Extracted text:
>>
In February 2001, Judy Salpeter wrote a roundup of all the Internet search tools that people were using. She says, “At the last minute I decided to throw in this brand-new tool called Google to see how it compared.” Who knew?

By July 2003, digital content included myriad Web sites, databases, streaming video, videoconferencing, software, and interactive games. The challenge for classroom teachers was how to find, evaluate, and steer students to the most appropriate content.

WebQuests, which started in 1995, were popular in 2003. These inquiry oriented activities, in which most or all of the information was drawn from the Web, focused on using information rather than looking for it. Teachers created paths through information and encouraged learners to think at the levels of analysis, synthesis, and evaluation.

By 2005, it looked like students were much more facile with technology than their teachers. In September, T&L asked, “Are digital-age students fundamentally different from the rest of us?”
<<
Available data:
>>
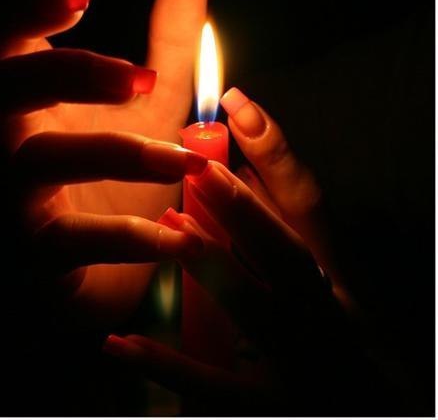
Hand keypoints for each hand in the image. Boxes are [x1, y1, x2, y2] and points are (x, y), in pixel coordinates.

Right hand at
<<
Problems to work on:
• 1. For each statement, say yes or no according to the passage on technology in classrooms, and quote the words that settle it. (a) WebQuests first appeared in 2003. (b) Judy Salpeter's February 2001 roundup included Google. (c) By 2005, teachers seemed more at ease with technology than students.
• 2. Write the next part of the passage on technology in classrooms, picking up after its final sentence.
The data after the passage comes from a separate source.

Per-task outputs:
• 1.
(a) No: "WebQuests, which started in 1995, were popular in 2003."
(b) Yes: "At the last minute I decided to throw in this brand-new tool called Google to see how it compared."
(c) No: "By 2005, it looked like students were much more facile with technology than their teachers."

• 2.
In March 2009, T&L presented the largely untold story of how online learning was unfolding in America’s brick-and-mortar classrooms. And in 2010 we explained how to use Bring Your Own Tech (BYOT). More learning started happening online, which led to today’s reliance on all things digital.

Gwen Solomon was senior analyst at the US Department of Education, director of The Well Connected Educator, and is the author of several books on edtech, including Web 2.0: How-to for Educators. She has been a contributing editor for Tech & Learning since 1998.